-- Task details --
All of the data must be written out verbatim, with pictures excluded.

-- Stored data --
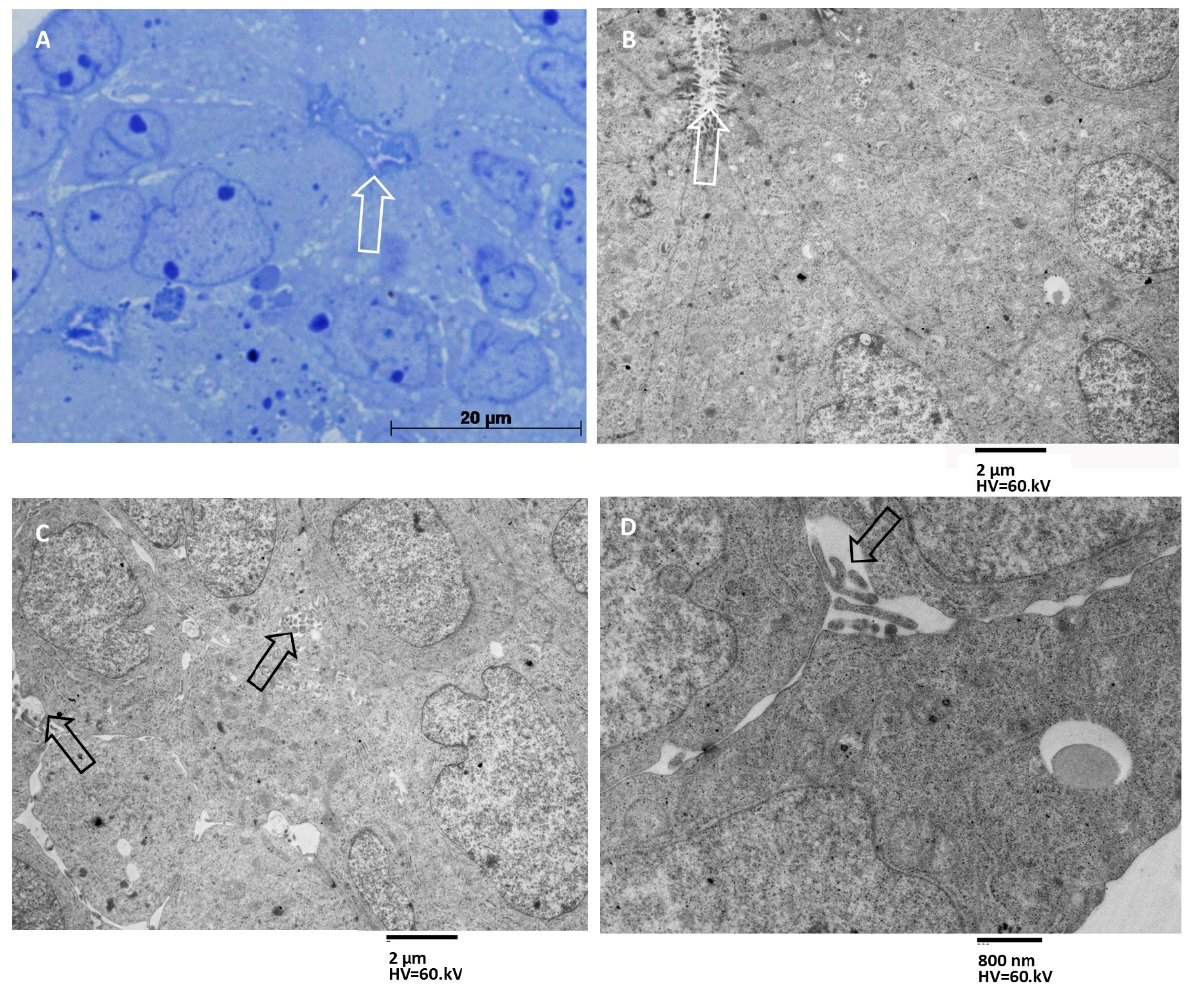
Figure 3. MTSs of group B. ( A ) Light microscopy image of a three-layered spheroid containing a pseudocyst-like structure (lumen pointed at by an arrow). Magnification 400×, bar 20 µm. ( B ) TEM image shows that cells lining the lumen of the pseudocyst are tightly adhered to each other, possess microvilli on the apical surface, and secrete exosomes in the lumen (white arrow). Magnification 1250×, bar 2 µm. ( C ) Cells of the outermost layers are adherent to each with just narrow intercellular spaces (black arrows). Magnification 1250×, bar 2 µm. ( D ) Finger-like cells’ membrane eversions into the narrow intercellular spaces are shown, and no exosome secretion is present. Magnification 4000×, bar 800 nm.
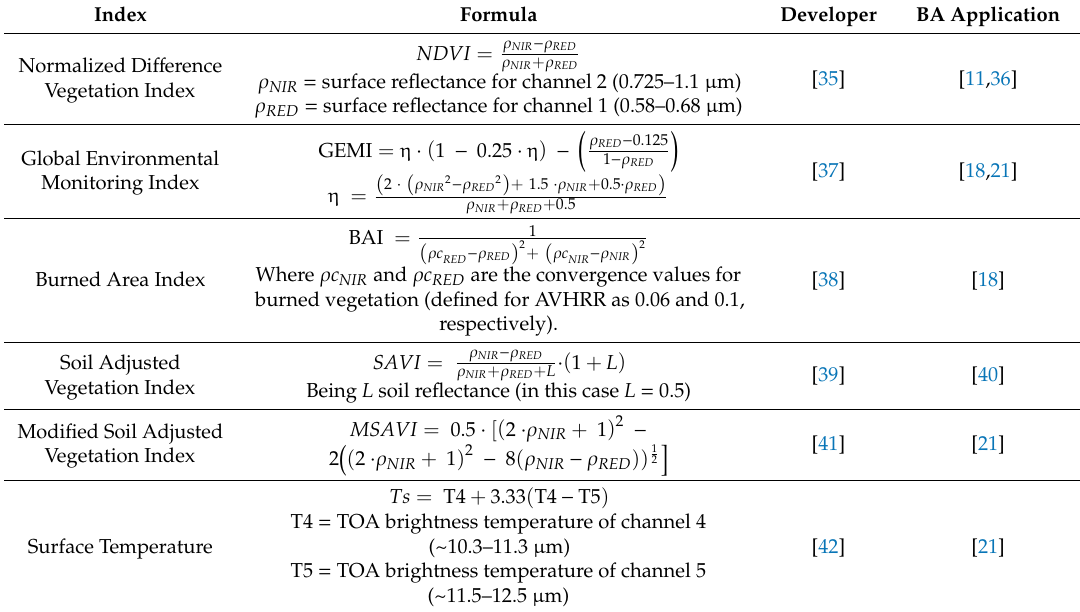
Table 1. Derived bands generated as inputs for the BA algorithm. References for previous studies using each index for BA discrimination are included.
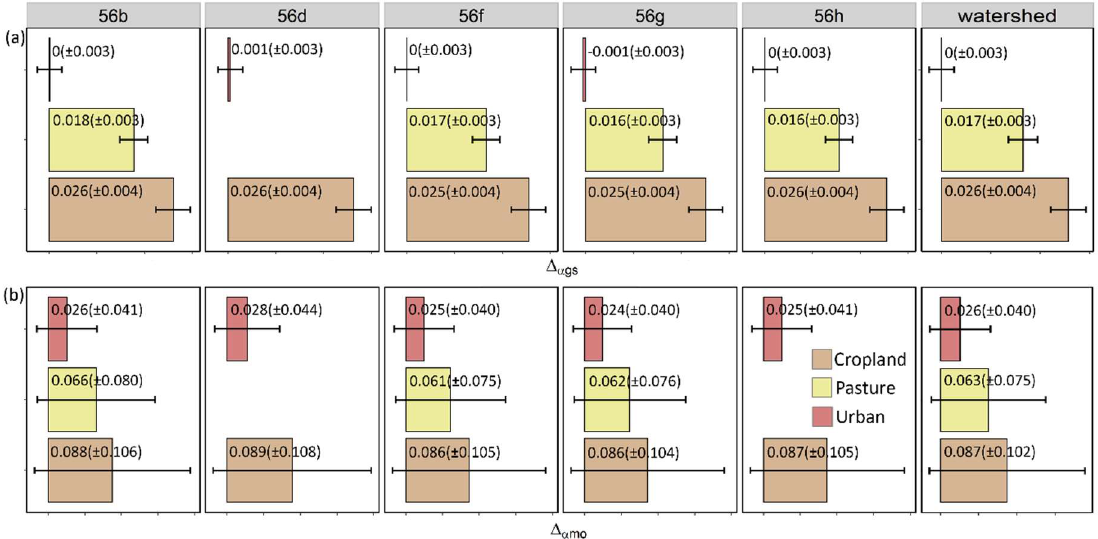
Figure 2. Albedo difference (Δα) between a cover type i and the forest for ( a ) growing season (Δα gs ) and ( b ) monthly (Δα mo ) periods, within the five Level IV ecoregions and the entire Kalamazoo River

-- Answer to this problem --
Figure 3. MTSs of group B. ( A ) Light microscopy image of a three-layered spheroid containing a pseudocyst-like structure (lumen pointed at by an arrow). Magnification 400×, bar 20 µm. ( B ) TEM image shows that cells lining the lumen of the pseudocyst are tightly adhered to each other, possess microvilli on the apical surface, and secrete exosomes in the lumen (white arrow). Magnification 1250×, bar 2 µm. ( C ) Cells of the outermost layers are adherent to each with just narrow intercellular spaces (black arrows). Magnification 1250×, bar 2 µm. ( D ) Finger-like cells’ membrane eversions into the narrow intercellular spaces are shown, and no exosome secretion is present. Magnification 4000×, bar 800 nm.
Table 1. Derived bands generated as inputs for the BA algorithm. References for previous studies using each index for BA discrimination are included.
Figure 2. Albedo difference (Δα) between a cover type i and the forest for ( a ) growing season (Δα gs ) and ( b ) monthly (Δα mo ) periods, within the five Level IV ecoregions and the entire Kalamazoo River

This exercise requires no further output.